Serving in code

We recently had Veteran’s Day in the United States, and it’s a day where you recognize and thank those who are serving or have currently served in the military.  There is plenty around the Internet about the military and the need to support the military, but today I want to focus on one part which is very frequently overlooked:  the Navajo code talkers of WWII.

Of course, when I mention the Navajo code talkers, that’s really my umbrella term for the groups of Native Americans who used their languages to assist in WWI and WWII.  It was successful because so few people outside of the native speakers themselves could speak these languages, and they weren’t intelligible with other known languages.  It’s supposedly the only code that has ever been unbreakable.  As someone who loves languages and seeing how languages can affect outcomes, it’s very interesting to read about their contributions and learn how they really did provide a critical service to the United States during that time.
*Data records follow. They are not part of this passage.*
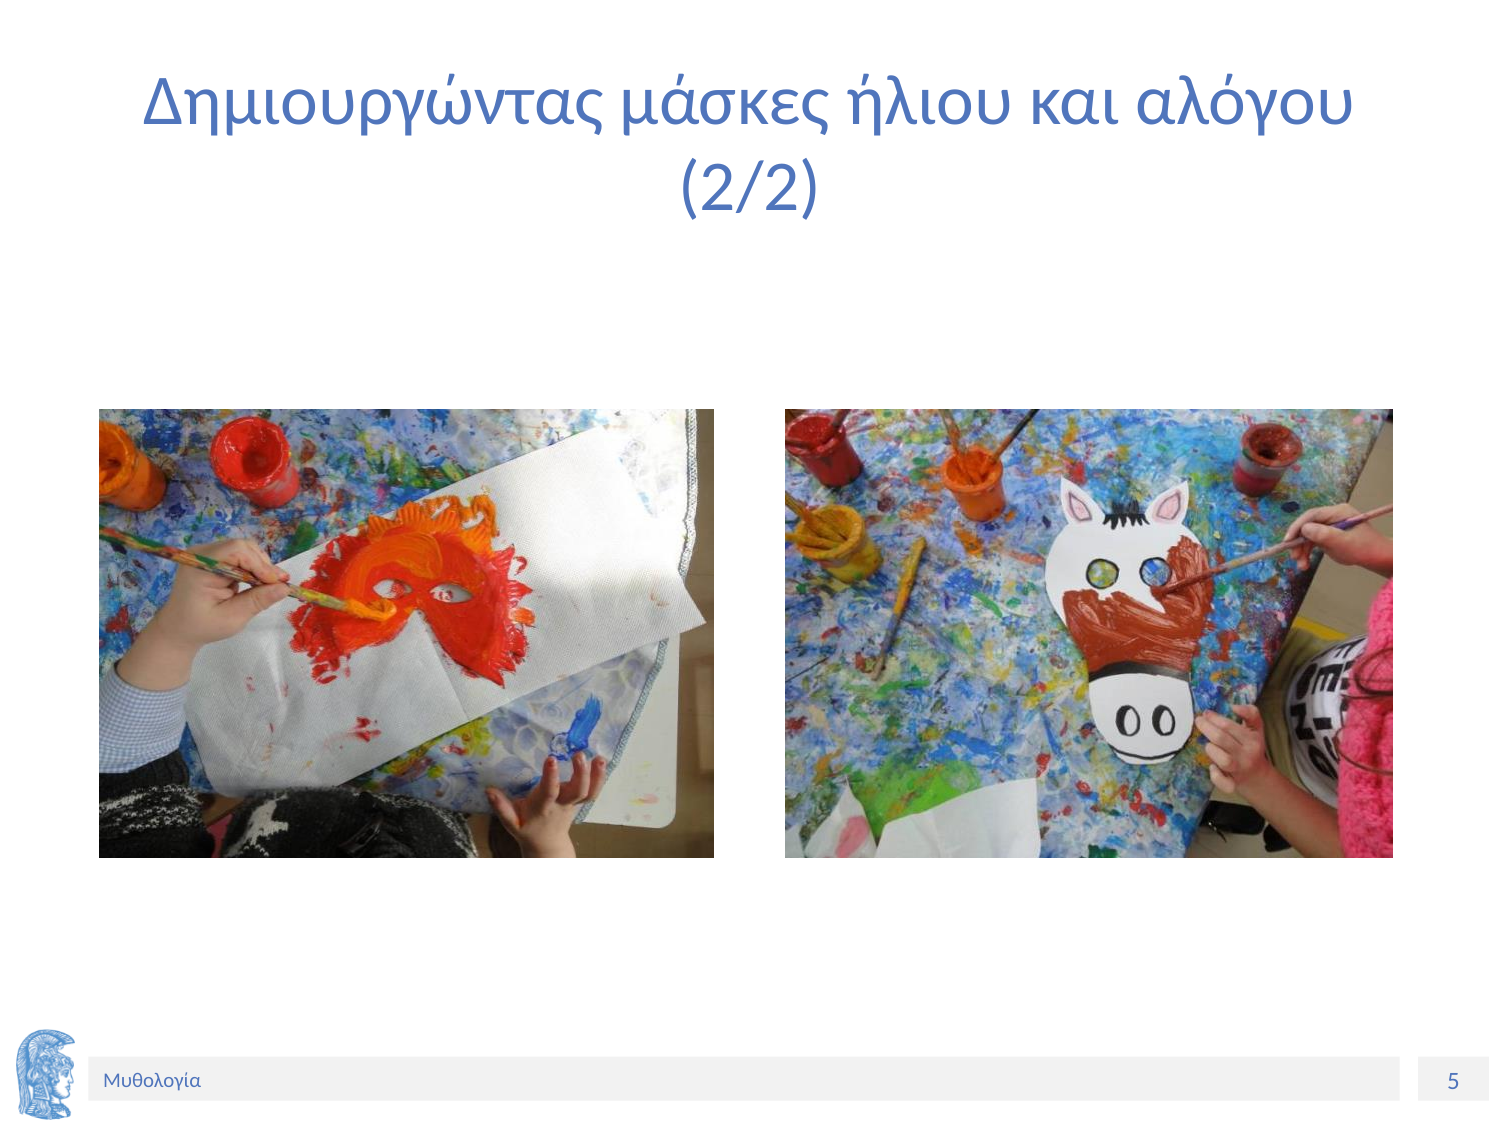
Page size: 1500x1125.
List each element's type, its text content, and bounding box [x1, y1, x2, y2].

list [785, 409, 1394, 859]
title Δημιουργώντας μάσκες ήλιου και αλόγου (2/2) [75, 45, 1425, 233]
picture [9, 1026, 81, 1120]
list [98, 409, 714, 859]
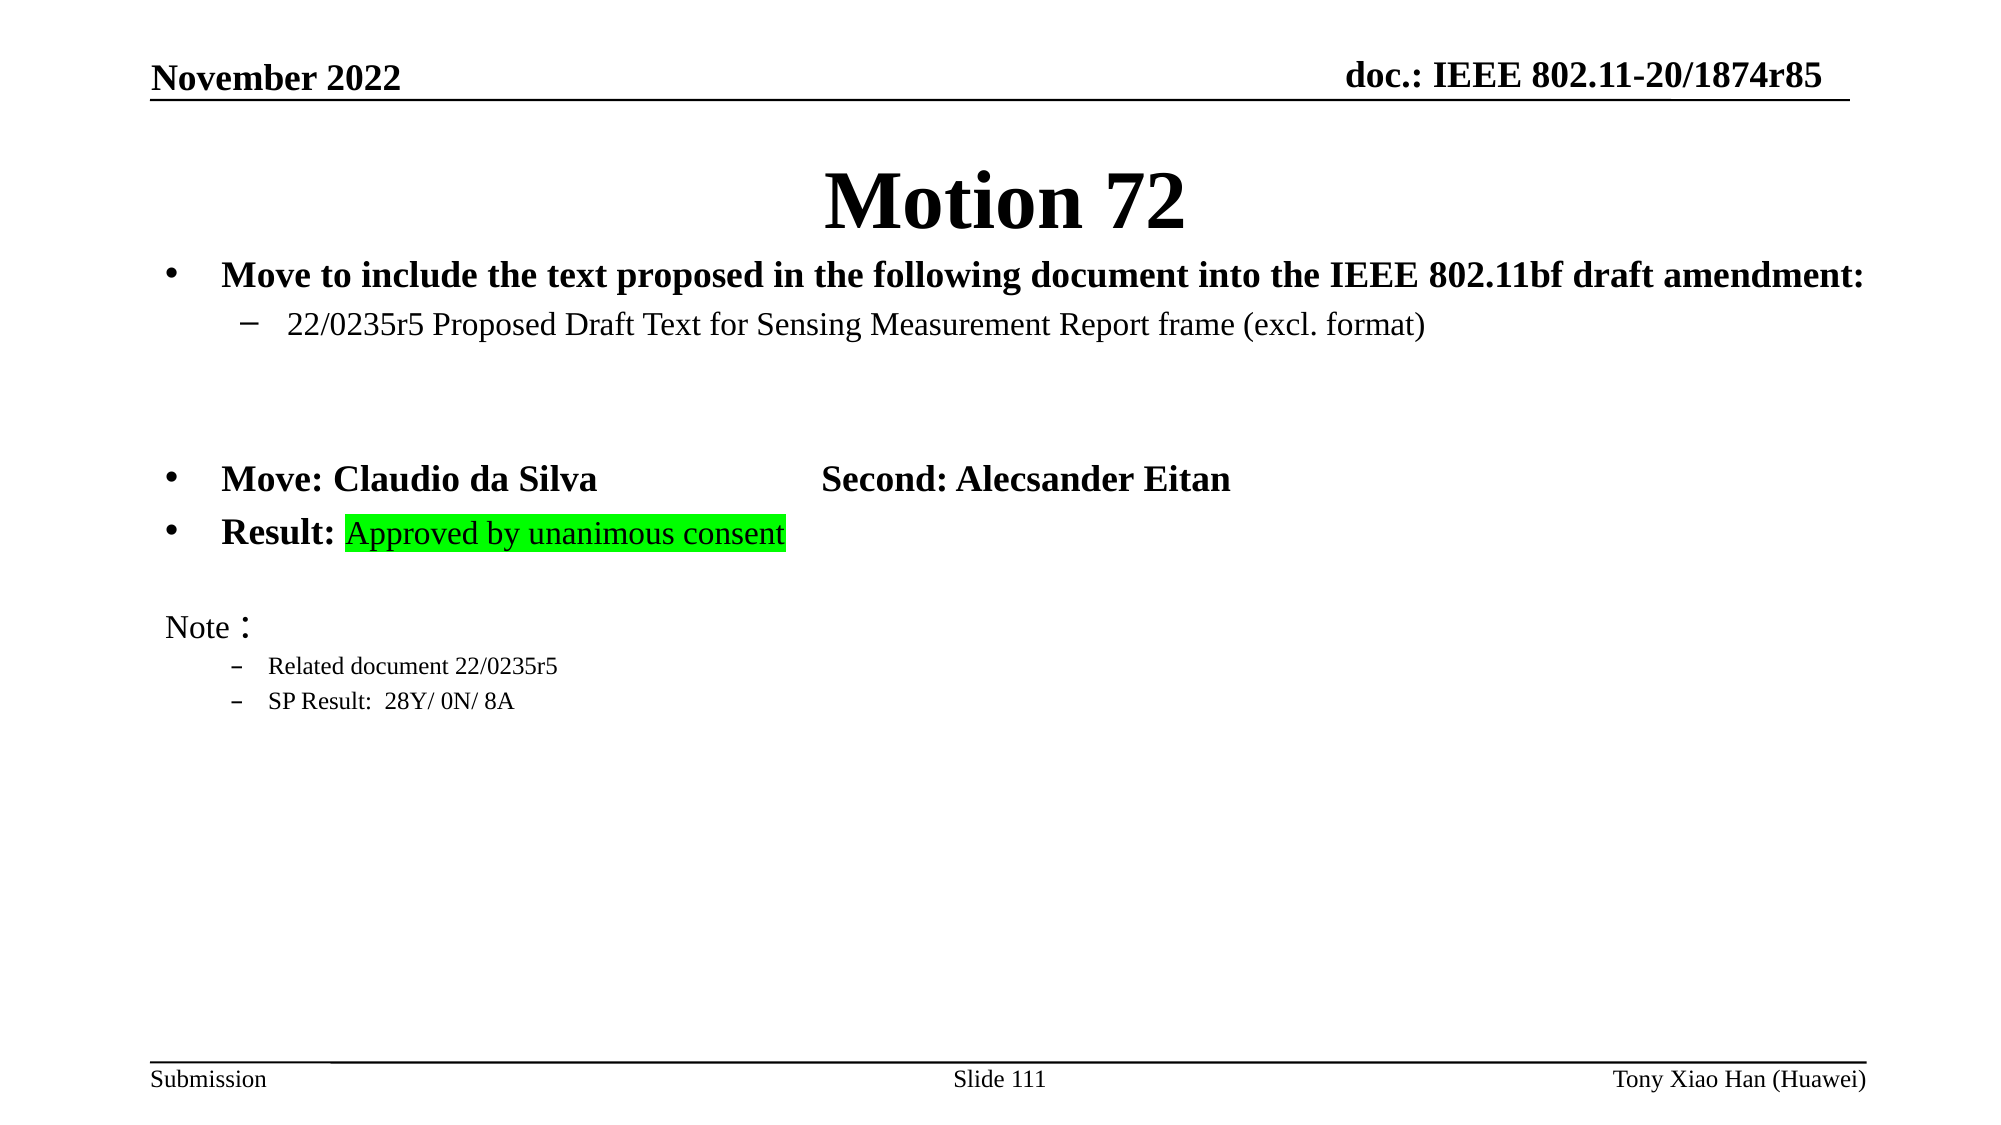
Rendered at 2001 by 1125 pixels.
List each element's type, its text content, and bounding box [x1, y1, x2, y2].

text_box Motion 72 [368, 137, 1644, 212]
text_box Move to include the text proposed in the following document into the IEEE 802.11bf draft amendment: 22/0235r5 Proposed Draft Text for Sensing Measurement Report frame (excl. format) Move: Claudio da Silva Second: Alecsander Eitan Result: Approved by unanimous consent Note： Related document 22/0235r5 SP Result: 28Y/ 0N/ 8A [150, 212, 1900, 900]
From another perspective though, it’s actually quite amazing what service they truly provided.  The history between the United States and its native inhabitants is long, complicated, and in many circumstances dishonorable.  The way Native Americans were treated is not a positive part in American history.  These are people who had literally everything taken from them so quickly; their land, their homes, their families, and even their language.  Yet, when they were called to use the very language they were punished and forbidden from using for so long, these men still served. In some ways, they understood more than anybody else what was at risk if there were a different outcome. 

Thank you, Code Talkers, for your incredibly selfless and unique service that you provided.